A block of data:
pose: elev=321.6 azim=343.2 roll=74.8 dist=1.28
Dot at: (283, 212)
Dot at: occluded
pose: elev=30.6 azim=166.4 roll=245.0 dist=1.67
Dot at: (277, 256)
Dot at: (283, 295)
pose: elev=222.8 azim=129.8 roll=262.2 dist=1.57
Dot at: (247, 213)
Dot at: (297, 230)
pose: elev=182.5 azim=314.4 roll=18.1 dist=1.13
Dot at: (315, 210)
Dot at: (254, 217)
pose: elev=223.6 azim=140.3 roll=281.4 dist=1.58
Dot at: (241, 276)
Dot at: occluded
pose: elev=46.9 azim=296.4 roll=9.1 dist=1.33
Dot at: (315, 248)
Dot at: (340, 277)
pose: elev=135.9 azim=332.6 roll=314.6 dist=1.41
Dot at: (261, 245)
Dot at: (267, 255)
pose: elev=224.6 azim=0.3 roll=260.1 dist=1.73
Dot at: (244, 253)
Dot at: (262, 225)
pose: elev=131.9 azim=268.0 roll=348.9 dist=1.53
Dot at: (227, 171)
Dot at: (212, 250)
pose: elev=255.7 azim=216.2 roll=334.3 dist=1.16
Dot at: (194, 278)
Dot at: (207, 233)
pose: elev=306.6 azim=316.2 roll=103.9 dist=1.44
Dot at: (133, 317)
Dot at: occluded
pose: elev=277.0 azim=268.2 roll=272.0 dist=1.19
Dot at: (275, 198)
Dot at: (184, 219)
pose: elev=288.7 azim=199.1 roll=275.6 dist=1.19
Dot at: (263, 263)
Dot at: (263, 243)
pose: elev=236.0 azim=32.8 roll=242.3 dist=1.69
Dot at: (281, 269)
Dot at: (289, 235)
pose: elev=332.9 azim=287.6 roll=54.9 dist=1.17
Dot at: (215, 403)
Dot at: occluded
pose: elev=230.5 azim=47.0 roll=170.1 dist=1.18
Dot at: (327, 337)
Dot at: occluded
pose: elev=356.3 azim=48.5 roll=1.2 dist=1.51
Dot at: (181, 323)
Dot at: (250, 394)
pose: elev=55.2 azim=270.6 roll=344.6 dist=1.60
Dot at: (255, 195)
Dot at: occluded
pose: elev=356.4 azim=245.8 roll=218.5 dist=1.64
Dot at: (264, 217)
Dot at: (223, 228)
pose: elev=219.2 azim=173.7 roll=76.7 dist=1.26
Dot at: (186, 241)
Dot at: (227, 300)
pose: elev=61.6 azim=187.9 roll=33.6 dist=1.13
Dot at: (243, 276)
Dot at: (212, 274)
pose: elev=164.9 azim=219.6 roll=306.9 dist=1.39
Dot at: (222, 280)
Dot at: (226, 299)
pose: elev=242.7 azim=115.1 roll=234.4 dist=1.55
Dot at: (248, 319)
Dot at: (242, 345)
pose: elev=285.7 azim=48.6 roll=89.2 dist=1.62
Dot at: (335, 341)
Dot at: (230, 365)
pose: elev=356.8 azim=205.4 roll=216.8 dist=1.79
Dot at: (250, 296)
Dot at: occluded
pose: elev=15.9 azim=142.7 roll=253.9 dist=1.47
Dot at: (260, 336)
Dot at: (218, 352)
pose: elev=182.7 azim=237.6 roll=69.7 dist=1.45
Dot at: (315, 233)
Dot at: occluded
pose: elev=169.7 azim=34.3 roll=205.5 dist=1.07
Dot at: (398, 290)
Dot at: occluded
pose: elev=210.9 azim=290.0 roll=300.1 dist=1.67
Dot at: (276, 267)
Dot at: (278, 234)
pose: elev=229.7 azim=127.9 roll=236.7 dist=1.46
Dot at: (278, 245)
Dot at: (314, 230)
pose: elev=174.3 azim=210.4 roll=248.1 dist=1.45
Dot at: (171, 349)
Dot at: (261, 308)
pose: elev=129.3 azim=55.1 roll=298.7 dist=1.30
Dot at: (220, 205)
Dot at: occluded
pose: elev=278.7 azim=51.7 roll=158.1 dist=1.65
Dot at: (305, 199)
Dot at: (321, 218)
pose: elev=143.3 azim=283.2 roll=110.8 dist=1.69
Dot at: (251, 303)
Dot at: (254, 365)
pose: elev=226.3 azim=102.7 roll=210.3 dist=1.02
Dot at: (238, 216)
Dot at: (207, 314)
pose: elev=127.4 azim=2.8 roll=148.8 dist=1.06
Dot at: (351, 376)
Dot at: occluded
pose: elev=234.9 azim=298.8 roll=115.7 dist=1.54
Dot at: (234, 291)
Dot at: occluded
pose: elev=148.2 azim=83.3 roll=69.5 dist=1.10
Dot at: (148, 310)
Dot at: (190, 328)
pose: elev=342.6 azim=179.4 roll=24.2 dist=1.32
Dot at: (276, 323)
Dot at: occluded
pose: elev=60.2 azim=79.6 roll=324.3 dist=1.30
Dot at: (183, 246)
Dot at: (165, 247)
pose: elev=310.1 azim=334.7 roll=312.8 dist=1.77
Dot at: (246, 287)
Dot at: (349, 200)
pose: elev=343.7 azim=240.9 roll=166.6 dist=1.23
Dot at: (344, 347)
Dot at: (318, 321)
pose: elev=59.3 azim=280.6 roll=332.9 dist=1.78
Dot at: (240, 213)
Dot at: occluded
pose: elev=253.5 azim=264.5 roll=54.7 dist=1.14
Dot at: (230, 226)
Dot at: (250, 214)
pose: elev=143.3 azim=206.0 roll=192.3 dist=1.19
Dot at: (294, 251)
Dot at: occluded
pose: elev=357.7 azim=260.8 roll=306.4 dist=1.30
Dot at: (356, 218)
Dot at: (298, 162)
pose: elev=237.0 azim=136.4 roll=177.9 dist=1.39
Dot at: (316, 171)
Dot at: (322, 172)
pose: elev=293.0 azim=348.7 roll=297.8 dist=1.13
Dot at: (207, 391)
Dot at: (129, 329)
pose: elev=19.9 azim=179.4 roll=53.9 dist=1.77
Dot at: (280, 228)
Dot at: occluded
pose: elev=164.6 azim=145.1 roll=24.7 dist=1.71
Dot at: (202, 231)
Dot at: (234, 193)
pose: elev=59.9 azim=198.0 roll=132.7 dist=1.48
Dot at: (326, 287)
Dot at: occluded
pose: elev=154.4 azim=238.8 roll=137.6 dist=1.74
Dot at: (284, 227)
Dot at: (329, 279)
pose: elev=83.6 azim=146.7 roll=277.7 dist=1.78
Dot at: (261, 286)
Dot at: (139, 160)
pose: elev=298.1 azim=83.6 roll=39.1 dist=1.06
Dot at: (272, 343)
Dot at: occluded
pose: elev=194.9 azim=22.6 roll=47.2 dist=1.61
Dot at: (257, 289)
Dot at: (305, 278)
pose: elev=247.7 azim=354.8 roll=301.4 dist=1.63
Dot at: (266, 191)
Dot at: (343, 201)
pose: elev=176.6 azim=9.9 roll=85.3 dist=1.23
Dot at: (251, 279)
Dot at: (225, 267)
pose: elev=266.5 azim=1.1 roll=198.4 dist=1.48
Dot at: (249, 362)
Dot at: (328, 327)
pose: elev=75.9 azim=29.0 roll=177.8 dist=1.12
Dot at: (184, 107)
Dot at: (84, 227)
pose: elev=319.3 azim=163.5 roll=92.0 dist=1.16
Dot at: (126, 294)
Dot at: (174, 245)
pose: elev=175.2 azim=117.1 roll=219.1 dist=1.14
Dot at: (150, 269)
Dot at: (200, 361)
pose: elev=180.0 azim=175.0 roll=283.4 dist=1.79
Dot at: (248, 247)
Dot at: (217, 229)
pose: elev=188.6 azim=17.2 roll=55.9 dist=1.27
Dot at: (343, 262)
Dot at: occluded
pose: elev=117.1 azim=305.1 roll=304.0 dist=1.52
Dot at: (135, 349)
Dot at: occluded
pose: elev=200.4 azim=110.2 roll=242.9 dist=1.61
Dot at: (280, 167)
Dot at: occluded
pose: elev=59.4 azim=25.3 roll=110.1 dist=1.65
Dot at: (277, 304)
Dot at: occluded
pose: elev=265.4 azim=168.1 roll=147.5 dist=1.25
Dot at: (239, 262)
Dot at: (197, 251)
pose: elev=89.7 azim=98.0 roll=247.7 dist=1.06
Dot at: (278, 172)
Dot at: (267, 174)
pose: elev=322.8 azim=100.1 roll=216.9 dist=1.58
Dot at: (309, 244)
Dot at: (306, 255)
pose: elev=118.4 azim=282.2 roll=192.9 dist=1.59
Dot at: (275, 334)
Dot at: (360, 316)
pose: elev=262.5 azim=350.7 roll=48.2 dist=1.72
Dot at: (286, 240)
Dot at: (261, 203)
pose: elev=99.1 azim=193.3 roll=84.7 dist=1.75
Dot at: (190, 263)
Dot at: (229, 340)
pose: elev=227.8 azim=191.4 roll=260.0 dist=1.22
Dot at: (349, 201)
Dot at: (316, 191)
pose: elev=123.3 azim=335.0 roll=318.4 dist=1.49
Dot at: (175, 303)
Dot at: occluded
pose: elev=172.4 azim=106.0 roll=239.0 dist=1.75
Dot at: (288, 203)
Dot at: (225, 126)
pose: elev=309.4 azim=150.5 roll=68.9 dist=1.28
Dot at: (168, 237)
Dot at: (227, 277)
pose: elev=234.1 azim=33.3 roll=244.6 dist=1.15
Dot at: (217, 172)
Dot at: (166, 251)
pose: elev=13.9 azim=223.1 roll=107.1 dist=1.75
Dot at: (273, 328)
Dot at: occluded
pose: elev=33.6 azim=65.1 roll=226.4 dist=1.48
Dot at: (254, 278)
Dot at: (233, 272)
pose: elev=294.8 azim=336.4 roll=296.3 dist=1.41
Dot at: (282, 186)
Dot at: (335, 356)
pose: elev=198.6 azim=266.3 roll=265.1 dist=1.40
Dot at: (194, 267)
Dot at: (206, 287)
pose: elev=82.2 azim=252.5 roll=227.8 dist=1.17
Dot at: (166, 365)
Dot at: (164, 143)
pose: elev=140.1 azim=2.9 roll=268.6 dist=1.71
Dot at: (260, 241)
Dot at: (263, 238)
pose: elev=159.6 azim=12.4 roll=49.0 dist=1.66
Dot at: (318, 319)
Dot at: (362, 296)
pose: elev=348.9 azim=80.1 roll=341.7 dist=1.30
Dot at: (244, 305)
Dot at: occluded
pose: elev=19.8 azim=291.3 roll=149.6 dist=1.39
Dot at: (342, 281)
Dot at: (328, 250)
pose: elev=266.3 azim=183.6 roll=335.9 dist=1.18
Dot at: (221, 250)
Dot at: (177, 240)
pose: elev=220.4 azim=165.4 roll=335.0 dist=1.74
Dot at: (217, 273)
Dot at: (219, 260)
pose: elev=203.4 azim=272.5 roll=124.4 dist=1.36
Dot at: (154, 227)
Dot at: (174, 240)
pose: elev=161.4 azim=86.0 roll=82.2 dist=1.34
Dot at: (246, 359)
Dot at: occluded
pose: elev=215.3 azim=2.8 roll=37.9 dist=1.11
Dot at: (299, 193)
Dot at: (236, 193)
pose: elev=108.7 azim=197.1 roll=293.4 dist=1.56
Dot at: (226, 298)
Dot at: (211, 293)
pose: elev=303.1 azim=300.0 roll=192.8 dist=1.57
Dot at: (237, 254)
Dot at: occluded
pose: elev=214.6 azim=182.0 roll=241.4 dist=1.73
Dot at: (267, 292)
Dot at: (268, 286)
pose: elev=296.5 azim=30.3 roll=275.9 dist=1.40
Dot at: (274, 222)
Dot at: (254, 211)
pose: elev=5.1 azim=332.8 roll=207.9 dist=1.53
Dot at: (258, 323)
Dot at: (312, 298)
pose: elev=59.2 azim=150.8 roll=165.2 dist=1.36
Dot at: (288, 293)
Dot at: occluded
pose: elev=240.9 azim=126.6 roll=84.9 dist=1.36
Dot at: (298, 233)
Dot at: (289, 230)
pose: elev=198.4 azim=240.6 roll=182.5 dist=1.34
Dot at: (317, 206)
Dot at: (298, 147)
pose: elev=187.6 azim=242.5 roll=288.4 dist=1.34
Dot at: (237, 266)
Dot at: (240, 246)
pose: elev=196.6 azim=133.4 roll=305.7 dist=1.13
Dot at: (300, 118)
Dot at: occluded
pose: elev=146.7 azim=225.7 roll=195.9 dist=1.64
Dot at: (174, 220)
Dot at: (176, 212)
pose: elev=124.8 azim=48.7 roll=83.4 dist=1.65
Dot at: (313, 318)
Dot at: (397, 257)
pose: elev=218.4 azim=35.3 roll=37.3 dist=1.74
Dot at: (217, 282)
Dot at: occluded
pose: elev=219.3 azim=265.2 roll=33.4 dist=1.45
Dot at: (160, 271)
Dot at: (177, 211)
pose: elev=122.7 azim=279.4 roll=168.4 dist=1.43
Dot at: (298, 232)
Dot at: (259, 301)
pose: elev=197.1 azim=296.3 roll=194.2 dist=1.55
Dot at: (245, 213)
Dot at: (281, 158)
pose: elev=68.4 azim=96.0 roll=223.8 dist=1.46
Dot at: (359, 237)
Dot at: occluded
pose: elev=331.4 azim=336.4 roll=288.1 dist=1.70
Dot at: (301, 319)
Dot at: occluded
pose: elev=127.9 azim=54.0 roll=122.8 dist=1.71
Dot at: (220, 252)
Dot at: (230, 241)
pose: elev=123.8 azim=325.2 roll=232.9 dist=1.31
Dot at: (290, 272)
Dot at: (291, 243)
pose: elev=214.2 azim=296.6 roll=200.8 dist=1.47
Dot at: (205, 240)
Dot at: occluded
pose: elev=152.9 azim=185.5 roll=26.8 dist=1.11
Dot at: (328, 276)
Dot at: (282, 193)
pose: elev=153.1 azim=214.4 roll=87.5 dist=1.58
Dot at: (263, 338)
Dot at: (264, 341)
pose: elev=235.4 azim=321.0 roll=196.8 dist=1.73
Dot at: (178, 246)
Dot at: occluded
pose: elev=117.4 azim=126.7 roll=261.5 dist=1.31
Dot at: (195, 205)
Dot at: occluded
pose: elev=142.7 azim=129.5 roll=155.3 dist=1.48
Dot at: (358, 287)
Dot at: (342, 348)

Short problem:
Render the lines from the first line of the records through the line containing "Dot at: (254, 217)", both included, as a Markdown table with the columns Row and Line. Leave out blank lines.

Worked answer:
| Row | Line |
|---|---|
| 1 | pose: elev=321.6 azim=343.2 roll=74.8 dist=1.28 |
| 2 | Dot at: (283, 212) |
| 3 | Dot at: occluded |
| 4 | pose: elev=30.6 azim=166.4 roll=245.0 dist=1.67 |
| 5 | Dot at: (277, 256) |
| 6 | Dot at: (283, 295) |
| 7 | pose: elev=222.8 azim=129.8 roll=262.2 dist=1.57 |
| 8 | Dot at: (247, 213) |
| 9 | Dot at: (297, 230) |
| 10 | pose: elev=182.5 azim=314.4 roll=18.1 dist=1.13 |
| 11 | Dot at: (315, 210) |
| 12 | Dot at: (254, 217) |